La revue se réserve la possibilité d'afficher, à terme, des publicités contextuelles servies par une régie technique (Google AdSense ou équivalent). Le cas échéant, ces bannières seraient choisies par l'algorithme du régisseur, jamais par moi, et serviraient à couvrir l'achat des matériels testés. Aucun annonceur ne peut, dans ce cadre, acheter une mention, modifier un verdict, ou prendre contact avec l'auteur. Pour le détail, voir le manifeste et la politique de confidentialité.

Toutes les photos de produit, sans exception, sont prises par moi sur mon bureau, sous lumière naturelle ou avec une seule lampe articulée. Je ne reproduis pas de visuels constructeur. C'est plus long, c'est moins clinquant, mais c'est l'un des derniers éléments de l'identité éditoriale qui ne se compresse pas dans une réponse d'IA générative.

Ce que vous trouvez ici

La revue est organisée en six sections.

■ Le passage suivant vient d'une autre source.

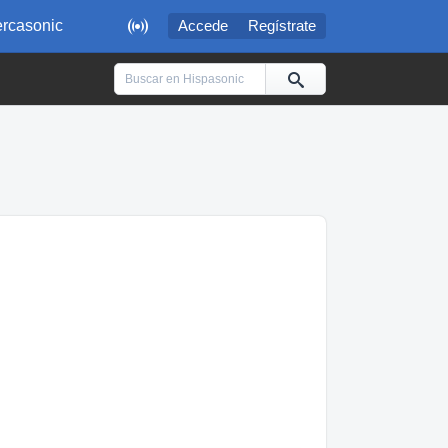

rcasonic
Accede
Regístrate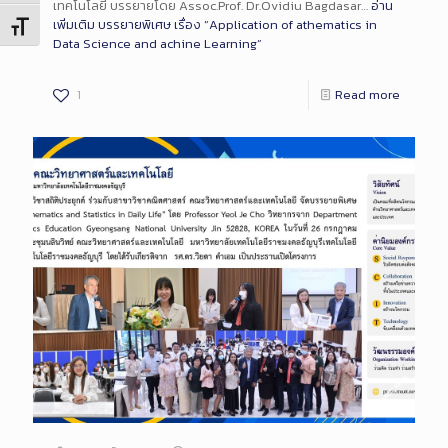
เทคโนโลยี บรรยายโดย Assoc.Prof. Dr.Ovidiu Bagdasar…
อ่าน
เพิ่มเติม
บรรยายพิเศษ เรื่อง “Application of athematics in
Toggle Font size
Data Science and achine Learning”
1
Read more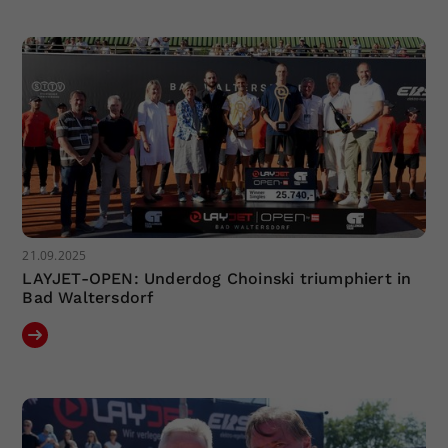
21.09.2025
LAYJET-OPEN: Underdog Choinski triumphiert in
Bad Waltersdorf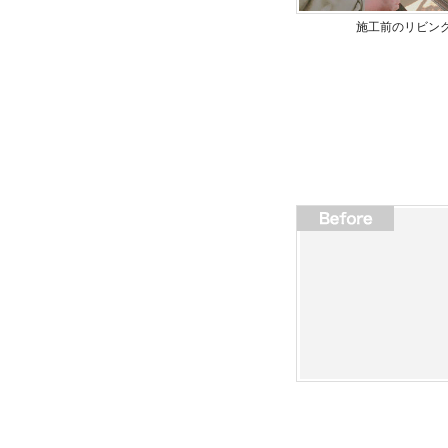
施工前のリビン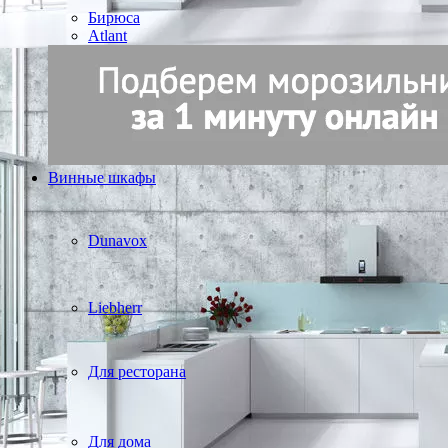
Бирюса
Atlant
Винные шкафы
Dunavox
Liebherr
Для ресторана
Для дома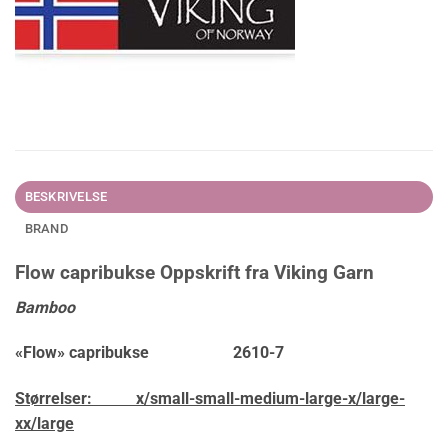
BESKRIVELSE
BRAND
Flow capribukse Oppskrift fra Viking Garn
Bamboo
«Flow» capribukse 2610-7
Størrelser:
x/small-small-medium-large-x/large-
xx/large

Les tests sont des essais longs sur des produits que j'ai utilisés trois semaines au minimum. Les guides d'achat sont des recommandations raisonnées par usage — débutant, BD professionnelle, illustration nomade, etc. — révisées tous les ans. Les guides logiciels traitent du couple stylet-logiciel pour cinq programmes de référence. La section Atelier rassemble cinq pages pratiques sur l'ergonomie, la calibration, le choix du stylet. Les ateliers d'artistes sont des entretiens avec des dessinateurs francophones — illustrateur jeunesse, autrice de BD, animatrice, concept artist —, dans leur studio, sur leur matériel et leur méthode. La section Histoire et culture propose quatre essais sur la tablette dans l'histoire longue de l'écriture et du dessin.

Pour me contacter

Le plus simple est l'e-mail. Je lis toutes les lettres, je réponds à environ deux tiers, et je tiens compte des observations qui m'arrivent — plusieurs paragraphes de la Quarante ans de Wacom ont été corrigés grâce à un lecteur qui avait travaillé chez Wacom Europe entre 2003 et 2011. Je ne suis sur aucun réseau social et je n'ai pas l'intention de l'être ; les conversations ont lieu par lettre. C'est plus lent, c'est plus calme, et c'est ce que cette revue prétend défendre.